ROAS vs SVI Comparison

Feature	ROAS	SVI (Layer 3 Switch)
Hardware required	Router + switch	Layer 3 switch only
Number of physical links	1 trunk	Internal (no physical inter-VLAN link)
Bandwidth bottleneck	Single physical link	None — routed in hardware
Throughput	Limited by trunk link speed	Line rate
Scalability	Poor (many VLANs = same bottleneck)	Good
Cost	Lower (reuses existing router)	Higher (L3 switch costs more than L2)
Typical use case	Small branch, lab	Enterprise, distribution layer

SVI is the preferred design for any environment where inter-VLAN throughput matters. ROAS is a useful lab exercise and is still viable for very small deployments with light inter-VLAN traffic.

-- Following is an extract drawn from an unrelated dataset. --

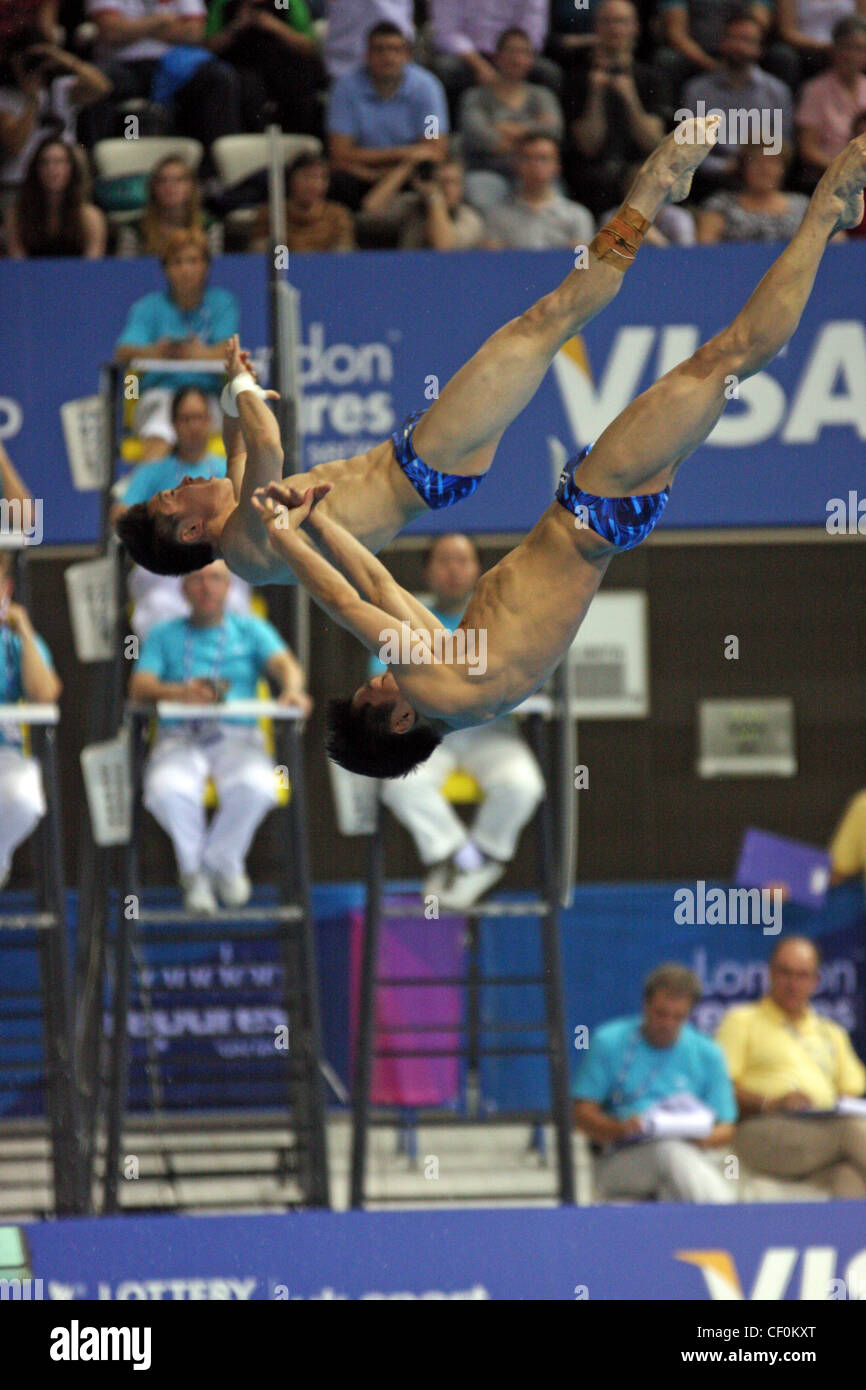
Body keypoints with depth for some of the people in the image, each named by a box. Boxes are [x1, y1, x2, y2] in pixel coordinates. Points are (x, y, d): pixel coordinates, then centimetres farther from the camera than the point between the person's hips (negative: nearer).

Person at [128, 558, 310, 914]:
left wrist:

Troubleshooting Inter-VLAN Routing

SVI stays down/down

Check that the VLAN exists: show vlan brief — VLAN must be in active state
Check that at least one port in the VLAN is up/up: show interfaces status
Check that ip routing is enabled: show ip route — if you only see static/connected from management, routing may not be enabled

Hosts cannot reach the default gateway

Confirm the SVI or subinterface IP is up/up: show interfaces vlan 10
Confirm the host’s default gateway matches the SVI IP exactly
Check for an access port VLAN mismatch: show interfaces Fa0/1 switchport — access VLAN must match

ROAS — inter-VLAN traffic not forwarded

Verify trunk is up: show interfaces trunk — both VLANs must appear in “VLANs allowed and active”
Verify encapsulation dot1Q VLAN numbers match the switch VLAN IDs
Verify physical interface is up: no shutdown on the parent interface, not just subinterfaces
Confirm ip routing is on (if using a router, it is on by default; if routing was disabled, re-enable)

Quick Reference

Task	Command
Enable IP routing on L3 switch	`ip routing`
Create SVI	`interface vlan 10` then `ip address ...`
Check SVI status	`show interfaces vlan 10`
Convert port to routed	`no switchport`
ROAS subinterface	`encapsulation dot1Q 10` then `ip address`
ROAS native VLAN subinterface	`encapsulation dot1Q 99 native`
Verify routing table	`show ip route`
Verify ROAS mapping	`show vlans`